Dante could no longer deny it. The evidence was right in front of his face. His slightly round former drag queen, breast cancer conqueror of an uncle… glowed.
“You’re looking at me funny, mijo.” Manny eyed him suspiciously, hanging his bag on the hat rack by the door. “What happened?”
“Nothing.” He leaned forward to stand up and get coffee, but his uncle waved him back down, passing the couch toward the sideboard. Bone-tired, Dante slumped into the sofa, grateful for the comfort. “I was just thinking how you look happy. Almost like you’ve got a boyfriend or something.”
“Please, the last thing I need is a boyfriend. I’ve got too much to do now. That sort of thing is going to have to wait. I wouldn’t say no, but I’m not going to dig around for someone to say yes.” Manny came back with a couple of coffee mugs, nudging Dante’s foot to move him over. “Get settled and take one.”
“Why am I moving?” Grumbling wouldn’t solve anything. His uncle wanted to sit on that side of the couch, so of course
he’d move, but not without a little grousing as he went. The sofa squeaked under him as he shuffled over, then reached across to take one of the mugs. “This one mine?”
“Yes, it is bitter and dark like your soul.” Tucking his legs under, Manny teased, switching to the Spanish they’d both grown up speaking. “Now, tell me, what happened? Who is trying to kill our little crow?”
“It’s more than that, Uncle. Our little crow’s gone back to his old tricks.” Dante took a deep breath. “And it all starts off with that dead cousin I told you about.”
Manny listened. Silently. Intently. And leaving Dante with little doubt he had his uncle’s full attention. He’d started with the call and the cops, then drifted into his worry about Rook’s storm of nightmares.

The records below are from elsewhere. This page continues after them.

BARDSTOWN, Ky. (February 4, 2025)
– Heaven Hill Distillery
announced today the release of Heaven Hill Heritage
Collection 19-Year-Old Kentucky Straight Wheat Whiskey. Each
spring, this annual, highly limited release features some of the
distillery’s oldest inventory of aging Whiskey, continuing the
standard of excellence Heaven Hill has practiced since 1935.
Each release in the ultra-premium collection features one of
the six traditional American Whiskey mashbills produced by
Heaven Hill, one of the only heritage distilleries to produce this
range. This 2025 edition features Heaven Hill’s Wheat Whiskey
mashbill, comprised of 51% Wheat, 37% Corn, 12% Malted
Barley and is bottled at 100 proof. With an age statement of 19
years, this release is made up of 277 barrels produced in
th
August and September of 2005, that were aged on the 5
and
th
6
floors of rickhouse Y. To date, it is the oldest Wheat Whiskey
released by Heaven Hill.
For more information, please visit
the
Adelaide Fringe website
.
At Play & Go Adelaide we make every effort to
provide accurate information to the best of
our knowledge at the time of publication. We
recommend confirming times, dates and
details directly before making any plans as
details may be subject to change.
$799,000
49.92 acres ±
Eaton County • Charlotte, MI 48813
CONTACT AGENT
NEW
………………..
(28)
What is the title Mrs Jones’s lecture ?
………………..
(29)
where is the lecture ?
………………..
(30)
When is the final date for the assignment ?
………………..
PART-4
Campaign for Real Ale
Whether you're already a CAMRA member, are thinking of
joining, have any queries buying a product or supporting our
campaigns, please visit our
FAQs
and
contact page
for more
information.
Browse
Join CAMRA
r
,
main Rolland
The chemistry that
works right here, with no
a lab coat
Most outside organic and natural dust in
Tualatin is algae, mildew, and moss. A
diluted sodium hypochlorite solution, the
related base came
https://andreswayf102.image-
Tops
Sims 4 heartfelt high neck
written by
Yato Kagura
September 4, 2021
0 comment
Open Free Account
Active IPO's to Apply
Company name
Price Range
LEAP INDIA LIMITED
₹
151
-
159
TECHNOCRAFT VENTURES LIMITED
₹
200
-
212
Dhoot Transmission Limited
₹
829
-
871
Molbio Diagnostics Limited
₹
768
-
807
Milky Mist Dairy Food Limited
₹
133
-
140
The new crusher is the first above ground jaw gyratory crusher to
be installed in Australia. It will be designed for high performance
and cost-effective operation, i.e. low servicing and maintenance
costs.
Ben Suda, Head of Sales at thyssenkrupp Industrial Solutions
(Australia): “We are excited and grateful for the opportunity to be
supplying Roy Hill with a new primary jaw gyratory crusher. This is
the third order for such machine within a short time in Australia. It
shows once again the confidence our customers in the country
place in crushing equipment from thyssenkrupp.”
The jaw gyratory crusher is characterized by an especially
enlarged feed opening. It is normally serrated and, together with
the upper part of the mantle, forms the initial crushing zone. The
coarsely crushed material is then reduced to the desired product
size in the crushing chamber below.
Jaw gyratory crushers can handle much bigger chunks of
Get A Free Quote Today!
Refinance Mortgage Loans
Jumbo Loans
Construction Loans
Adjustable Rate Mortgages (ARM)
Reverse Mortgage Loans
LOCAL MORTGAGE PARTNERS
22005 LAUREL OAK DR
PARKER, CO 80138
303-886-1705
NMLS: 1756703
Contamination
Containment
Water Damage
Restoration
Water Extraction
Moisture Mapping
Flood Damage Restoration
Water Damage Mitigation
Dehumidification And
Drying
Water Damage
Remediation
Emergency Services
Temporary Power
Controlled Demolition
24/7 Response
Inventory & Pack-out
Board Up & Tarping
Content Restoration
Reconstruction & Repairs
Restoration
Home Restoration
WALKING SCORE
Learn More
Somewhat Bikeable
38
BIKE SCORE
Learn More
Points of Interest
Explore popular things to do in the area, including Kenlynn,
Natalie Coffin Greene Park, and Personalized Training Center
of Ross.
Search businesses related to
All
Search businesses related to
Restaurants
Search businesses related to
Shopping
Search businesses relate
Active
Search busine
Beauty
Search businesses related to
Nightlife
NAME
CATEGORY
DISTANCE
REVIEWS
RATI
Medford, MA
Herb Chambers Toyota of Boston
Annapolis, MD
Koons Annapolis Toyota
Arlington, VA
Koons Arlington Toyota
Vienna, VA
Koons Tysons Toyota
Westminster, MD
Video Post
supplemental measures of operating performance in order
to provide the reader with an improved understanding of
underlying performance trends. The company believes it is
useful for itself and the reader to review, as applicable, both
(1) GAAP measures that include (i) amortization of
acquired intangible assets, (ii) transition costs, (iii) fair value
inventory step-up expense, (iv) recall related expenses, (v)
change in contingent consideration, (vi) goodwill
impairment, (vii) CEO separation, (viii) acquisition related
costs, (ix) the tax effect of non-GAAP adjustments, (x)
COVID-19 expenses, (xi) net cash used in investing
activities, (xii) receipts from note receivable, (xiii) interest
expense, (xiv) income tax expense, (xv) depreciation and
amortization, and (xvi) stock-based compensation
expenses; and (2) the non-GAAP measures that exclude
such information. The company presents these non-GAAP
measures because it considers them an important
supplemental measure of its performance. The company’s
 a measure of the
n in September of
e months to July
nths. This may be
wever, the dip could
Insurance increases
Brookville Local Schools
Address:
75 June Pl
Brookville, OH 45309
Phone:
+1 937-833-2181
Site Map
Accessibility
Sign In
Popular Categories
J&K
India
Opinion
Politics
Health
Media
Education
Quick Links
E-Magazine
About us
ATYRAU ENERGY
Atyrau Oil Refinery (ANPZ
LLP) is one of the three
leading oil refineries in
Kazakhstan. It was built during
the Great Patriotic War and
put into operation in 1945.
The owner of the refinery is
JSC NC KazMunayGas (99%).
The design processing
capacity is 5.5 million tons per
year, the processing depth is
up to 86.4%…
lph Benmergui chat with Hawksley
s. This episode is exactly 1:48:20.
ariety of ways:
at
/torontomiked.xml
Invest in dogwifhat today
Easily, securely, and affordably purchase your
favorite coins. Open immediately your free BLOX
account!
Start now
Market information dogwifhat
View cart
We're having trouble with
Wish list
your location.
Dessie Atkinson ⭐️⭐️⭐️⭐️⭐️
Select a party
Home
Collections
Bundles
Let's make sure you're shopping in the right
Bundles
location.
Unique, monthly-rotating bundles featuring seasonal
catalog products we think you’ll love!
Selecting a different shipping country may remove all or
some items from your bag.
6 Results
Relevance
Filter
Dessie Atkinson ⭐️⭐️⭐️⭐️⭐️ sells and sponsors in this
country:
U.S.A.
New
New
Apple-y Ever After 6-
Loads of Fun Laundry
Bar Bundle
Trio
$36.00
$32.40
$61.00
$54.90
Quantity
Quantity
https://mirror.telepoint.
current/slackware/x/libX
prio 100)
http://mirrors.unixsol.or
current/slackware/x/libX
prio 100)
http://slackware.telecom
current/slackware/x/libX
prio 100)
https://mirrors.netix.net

“I don’t know what to do, Manny. That cop, Vicks, has me worried. He’s mean, spiteful, and I know that gleam in his eye, the smugness on his face. He wants to hurt Rook for something, but I can’t tell you what,” Dante confessed softly, setting his empty coffee cup on the floor. “Yesterday was a minefield. Getting that call from Rook, him telling me he’d broken into a house—his cousin’s house—and then finding the man dead? It was already too much, but to come home, after all of that, to this happening? How much more can he take? Can we take?”
“Are you worried he’s done with you? With living a normal life?” His uncle leaned in, placing his soft hand on Dante’s thigh. “Because he loves you, son. I’ve seen him look at you, talk to you. He is very much in love with you.”
“But does he love me more than he fears being trapped?” His question stung as it left him, its barbs ripping his throat as he yanked his words free. “Because right now, Uncle, I worry he’s going to run. Not because he doesn’t love me. But because he can’t help but run. It’s all he’s ever known.”